Saudek warned town leaders in Sheffield that the upcoming construction would be like nothing they had ever seen. Unimproved dirt roads would need to be widened and shored up to support the heavy trucks hauling turbine parts up the mountain. Emergency personnel would need special training to deal with fires and other potential accidents at the wind farm. All that costs money — expenses Saudek argued that First Wind should pay.
Saudek brings one especially crucial skill to negotiations: He knows enough about utilities to estimate the annual revenues of its various projects and makes his demands accordingly.
This past March, Saudek attended a town meeting at which Sheffield voters decided how to allocate their windfall earnings from the First Wind development. He snapped photos on his digital camera, out of place in his suit and polished shoes, and stepped forward only when called upon to answer questions about Sheffield’s contract with the developer.
Bottom line: The first half of First Wind’s payment cut municipal taxes in the town by roughly 80 percent. The rest is going into a savings account.
“He’s certainly knowledgeable, and he understands the energy world from many perspectives,” says Steve Terry, a vice president with Green Mountain Power who helped broker the Lowell payments.
Terry has known Saudek since the 1970s, and describes him as the kind of person who “gets his phone calls answered. That’s half the game.”

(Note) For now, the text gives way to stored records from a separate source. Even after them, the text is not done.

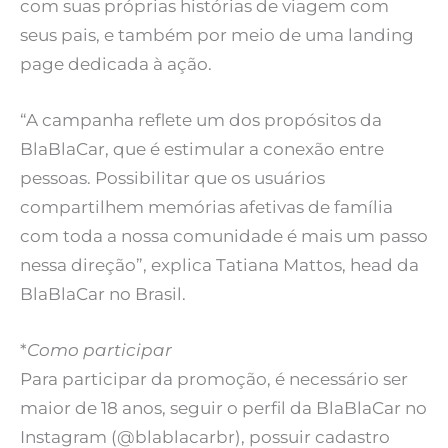
com suas próprias histórias de viagem com
seus pais, e também por meio de uma landing
page dedicada à ação.
“A campanha reflete um dos propósitos da
BlaBlaCar, que é estimular a conexão entre
pessoas. Possibilitar que os usuários
compartilhem memórias afetivas de família
com toda a nossa comunidade é mais um passo
nessa direção”, explica Tatiana Mattos, head da
BlaBlaCar no Brasil.
*
Como participar
Para participar da promoção, é necessário ser
maior de 18 anos, seguir o perfil da BlaBlaCar no
Instagram (@blablacarbr), possuir cadastro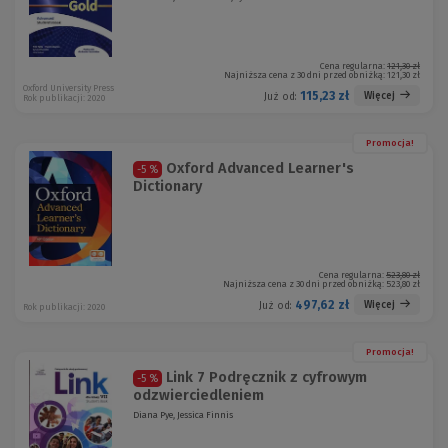
Cena regularna:
121,30 zł
Najniższa cena z 30 dni przed obniżką:
121,30 zł
Oxford University Press
115,23 zł
Więcej
Już od:
Rok publikacji: 2020
Promocja!
Oxford Advanced Learner's
-5 %
Dictionary
Cena regularna:
523,80 zł
Najniższa cena z 30 dni przed obniżką:
523,80 zł
497,62 zł
Więcej
Już od:
Rok publikacji: 2020
Promocja!
Link 7 Podręcznik z cyfrowym
-5 %
odzwierciedleniem
Diana Pye, Jessica Finnis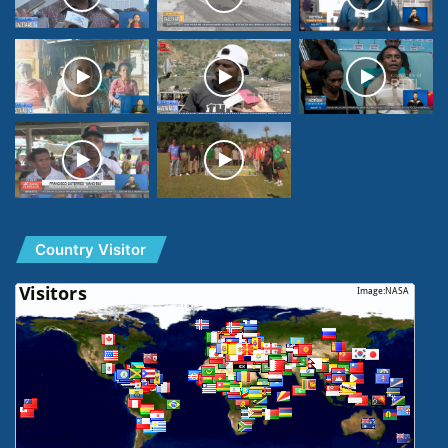
Country Visitor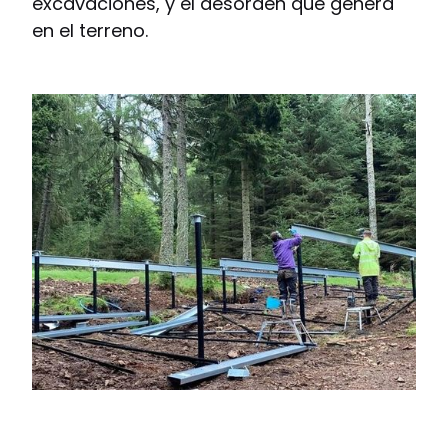
excavaciones, y el desorden que genera
en el terreno.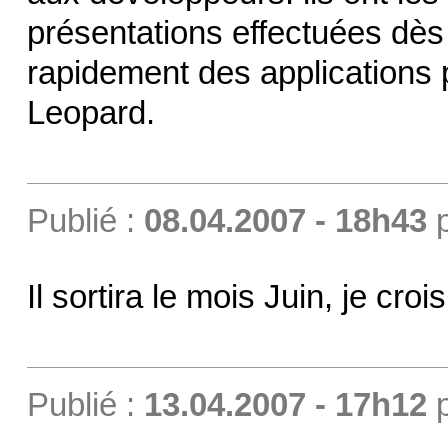
présentations effectuées d
rapidement des applications 
Leopard.
Publié :
08.04.2007 - 18h43
Il sortira le mois Juin, je crois
Publié :
13.04.2007 - 17h12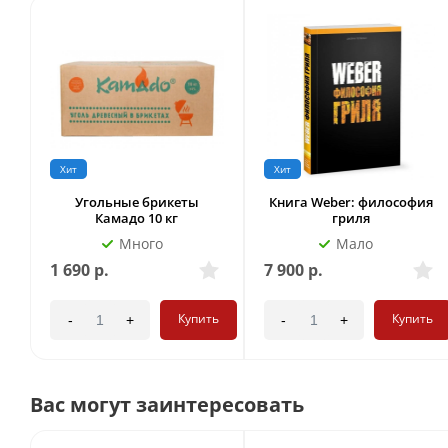
Хит
Хит
Угольные брикеты
Книга Weber: философия
Камадо 10 кг
гриля
Много
Мало
1 690
р.
7 900
р.
Купить
Купить
-
+
-
+
Вас могут заинтересовать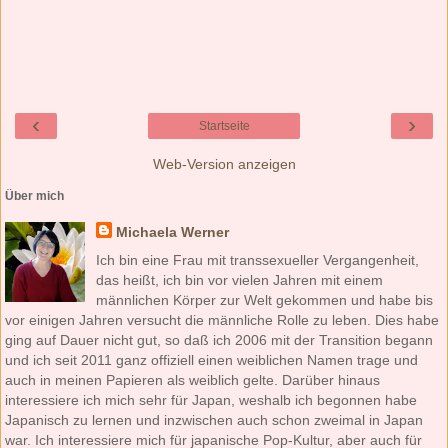
‹
›
Startseite
Web-Version anzeigen
Über mich
Michaela Werner
Ich bin eine Frau mit transsexueller Vergangenheit,
das heißt, ich bin vor vielen Jahren mit einem
männlichen Körper zur Welt gekommen und habe bis
vor einigen Jahren versucht die männliche Rolle zu leben. Dies habe
ging auf Dauer nicht gut, so daß ich 2006 mit der Transition begann
und ich seit 2011 ganz offiziell einen weiblichen Namen trage und
auch in meinen Papieren als weiblich gelte. Darüber hinaus
interessiere ich mich sehr für Japan, weshalb ich begonnen habe
Japanisch zu lernen und inzwischen auch schon zweimal in Japan
war. Ich interessiere mich für japanische Pop-Kultur, aber auch für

“He has his own style: a little bit of bluff and bluster,” Terry says. “But that’s the way he’s been for all the years I’ve known him. It’s all part of the package.”
Officials in the towns Saudek has represented speak highly of the lawyer. The complicated legal quandry surrounding wind developments is “just beyond some of these towns. You need legal expertise,” says Karen Jenne, a selectboard member in Derby, where Saudek stepped in to advise the town before plans for two turbines fell through. “You need an expert. You need legal advice right up front. Mr. Saudek served us well.”
As for Saudek’s negotiations with GMP in Lowell, Terry remarks, “It took a while, but it was done with good spirit, and it was fair to both sides.” He characterizes those negotiations, and the eventual agreement, as one of the “foundation stones” that led three-quarters of Lowell voters to support the project in a 2010 town meeting vote.
Of course, “fair” is in the eye of the beholder. Some wind opponents have questioned why only host towns receive Saudek-brokered financial compensation, when neighboring villages often have to look at, and hear, the turbines churning, too. Thats because those payments are largely in the form of property taxes, intended for the town in which the property is located.
In the case of Lowell, GMP is setting up a “Good Neighbor Fund” for surrounding towns. Annual payments, ranging from $10,000 to $60,000, will be calcuated based on what percentage of the town is located within five miles of the turbines.
That isn’t enough for wind opponent Annette Smith of Vermonters for a Clean Environment. She describes Saudek as “no friend of the public,” saying that closed-door negotiations with selectboards and developers only help the “selectboard members who are so eager to sell our state heritage for money.”
While he will continue to play a vital role in those transactions, Saudek is in no rush to entertain more wind proposals. Looking ahead, he predicts that Vermont “may want to take a deep breath” after the current crop of wind farms goes online. “It’s hard to know how we’ll look back on wind in 20 years,” he says.
UPDATE: An earlier version of this story did explain that payments to towns are made up in part by property taxes. In negotiating an annual figure with towns, the wind projects agree to pay at least a certain amount annually, and will pay the difference if property taxes are assessed at a lower rate.